The Challenge of Saying Something Real in Six Minutes
Startup founders are often told they need to “tell a compelling story.” That’s true, but it’s incomplete.
What they are really being asked to do is far more difficult:
communicate a real business, with real constraints and real opportunity, in a matter of minutes.
From the judge’s table, the difference becomes obvious very quickly.
The strongest teams did not rely on buzzwords or overly complex narratives. They focused on a clearly defined problem, demonstrated a deep understanding of their customer and communicated how their solution fit into a real-world context. Within the first minute or two, you knew whether you were evaluating something tangible or something still searching for direction.
Speed of understanding matters. If it takes too long to grasp what a company does and why it matters, the opportunity to build conviction is already slipping away.
Patterns That Separate Strong Founders from the Rest
Across dozens of pitches, a few consistent patterns emerged.
First, the best teams were not pitching ideas, they were solving specific, well-defined problems. They understood the environment in which their solution would operate and they could clearly articulate why their approach was necessary.
Second, customer insight was a decisive factor. Teams that had spent time engaging with real users, understanding pain points and validating assumptions stood apart immediately. In contrast, teams relying on hypothetical demand or generalized market narratives struggled to maintain credibility.

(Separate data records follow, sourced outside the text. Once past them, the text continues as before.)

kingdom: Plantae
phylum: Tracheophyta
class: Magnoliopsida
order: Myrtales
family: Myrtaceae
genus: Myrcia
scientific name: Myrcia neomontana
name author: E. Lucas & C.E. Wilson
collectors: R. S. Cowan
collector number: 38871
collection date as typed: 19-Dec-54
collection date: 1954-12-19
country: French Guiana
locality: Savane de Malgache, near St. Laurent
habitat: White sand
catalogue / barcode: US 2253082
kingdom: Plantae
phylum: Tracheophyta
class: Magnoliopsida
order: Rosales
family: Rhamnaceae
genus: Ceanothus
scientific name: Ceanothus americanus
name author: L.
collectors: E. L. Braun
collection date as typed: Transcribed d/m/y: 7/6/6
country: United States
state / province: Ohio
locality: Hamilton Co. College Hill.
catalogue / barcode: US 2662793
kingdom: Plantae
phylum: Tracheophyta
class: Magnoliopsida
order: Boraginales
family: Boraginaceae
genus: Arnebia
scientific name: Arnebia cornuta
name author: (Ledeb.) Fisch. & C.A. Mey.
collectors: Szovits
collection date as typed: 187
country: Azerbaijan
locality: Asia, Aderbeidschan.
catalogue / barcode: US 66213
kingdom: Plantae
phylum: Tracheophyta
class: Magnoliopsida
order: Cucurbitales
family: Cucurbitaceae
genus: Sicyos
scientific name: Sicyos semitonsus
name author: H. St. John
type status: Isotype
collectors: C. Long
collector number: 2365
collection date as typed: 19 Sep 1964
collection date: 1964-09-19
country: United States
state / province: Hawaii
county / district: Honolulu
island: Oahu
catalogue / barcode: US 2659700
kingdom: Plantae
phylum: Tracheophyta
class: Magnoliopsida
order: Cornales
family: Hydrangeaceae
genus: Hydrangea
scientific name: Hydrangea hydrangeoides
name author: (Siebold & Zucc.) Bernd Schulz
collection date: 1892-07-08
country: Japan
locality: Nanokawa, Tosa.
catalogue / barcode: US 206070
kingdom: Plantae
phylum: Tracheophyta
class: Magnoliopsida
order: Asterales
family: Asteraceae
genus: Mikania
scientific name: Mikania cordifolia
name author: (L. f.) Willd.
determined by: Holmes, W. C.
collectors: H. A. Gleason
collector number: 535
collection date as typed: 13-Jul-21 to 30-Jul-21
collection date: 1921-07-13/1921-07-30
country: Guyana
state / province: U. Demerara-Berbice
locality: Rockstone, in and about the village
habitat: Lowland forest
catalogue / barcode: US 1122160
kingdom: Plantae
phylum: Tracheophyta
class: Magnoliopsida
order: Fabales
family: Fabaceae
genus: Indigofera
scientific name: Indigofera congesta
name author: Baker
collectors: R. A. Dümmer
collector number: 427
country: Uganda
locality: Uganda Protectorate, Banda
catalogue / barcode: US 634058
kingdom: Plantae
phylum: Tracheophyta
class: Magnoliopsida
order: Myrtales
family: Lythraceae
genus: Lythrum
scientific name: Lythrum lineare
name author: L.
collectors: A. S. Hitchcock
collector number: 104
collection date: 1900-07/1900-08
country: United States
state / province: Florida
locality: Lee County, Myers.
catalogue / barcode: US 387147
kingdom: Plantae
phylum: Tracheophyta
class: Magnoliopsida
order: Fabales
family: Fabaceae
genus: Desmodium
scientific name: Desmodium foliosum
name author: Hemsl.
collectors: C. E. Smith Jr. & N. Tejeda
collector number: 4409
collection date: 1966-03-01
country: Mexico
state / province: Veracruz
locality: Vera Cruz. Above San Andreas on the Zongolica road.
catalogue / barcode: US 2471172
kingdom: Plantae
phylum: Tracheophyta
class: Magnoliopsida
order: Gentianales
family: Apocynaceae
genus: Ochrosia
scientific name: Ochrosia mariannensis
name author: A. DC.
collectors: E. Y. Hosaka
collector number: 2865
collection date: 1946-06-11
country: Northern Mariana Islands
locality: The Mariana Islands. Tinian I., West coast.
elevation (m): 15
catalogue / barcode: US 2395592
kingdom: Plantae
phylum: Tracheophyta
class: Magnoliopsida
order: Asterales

Third, clarity consistently outperformed complexity. Founders who could simplify their message without diluting its substance were far more effective than those who attempted to cover too much ground in too little time.
These are not new principles, but seeing them play out repeatedly, in a compressed and competitive setting reinforces how fundamental they are to building a viable company.
A Shift Toward Building for Consequence
Perhaps the most encouraging takeaway from the competition was the direction many of these founders are heading.
There is a noticeable shift away from building purely for convenience and toward building for consequence.
More teams are engaging with problems tied to infrastructure, systems and mission-critical environments. These are not easy problems to solve. They require technical depth, domain understanding and a willingness to operate in complex, often regulated spaces. But they are also the areas where innovation can have the greatest impact.
This shift matters.
The next generation of meaningful innovation will not be defined by incremental improvements to existing consumer experiences. It will be defined by founders who are willing to engage with the underlying systems that enable modern society, from energy and water to transportation and digital infrastructure.
Why This Matters to Us at CrunchAtlas
At CrunchAtlas, this is exactly where we operate.
Our focus is on securing the systems that underpin critical infrastructure, environments where failure is not an inconvenience, but a risk to operations, safety and national resilience. The problems are complex, the stakes are high and the solutions must work in real-world conditions, not just in theory.
Seeing early-stage founders begin to move in this direction is a strong signal. It suggests that the next wave of companies will be built with a deeper appreciation for the environments they are entering and the consequences of getting it wrong.
The Value of the Ecosystem
The McCloskey New Venture Competition is more than a pitch competition. It is a structured environment designed to surface, challenge and refine early-stage ventures. The support provided by the IDEA Center, combined with the engagement of alumni and industry leaders creates a high-quality pipeline of emerging companies.
For founders, it offers an opportunity to test ideas under pressure.
For judges and mentors, it provides visibility into where innovation is heading.
For the broader ecosystem, it reinforces the importance of connecting talent, capital and real-world problems.
Looking Ahead
Serving as a judge was a reminder of how difficult it is to build something real and how important it is to get the fundamentals right early.
It was also a reminder that the next generation of founders is not just thinking about what can be built, but what should be built.
That is a meaningful shift and one worth paying attention to.
I appreciated the opportunity to be part of this process and look forward to staying engaged with the Notre Dame ecosystem as these companies continue to evolve.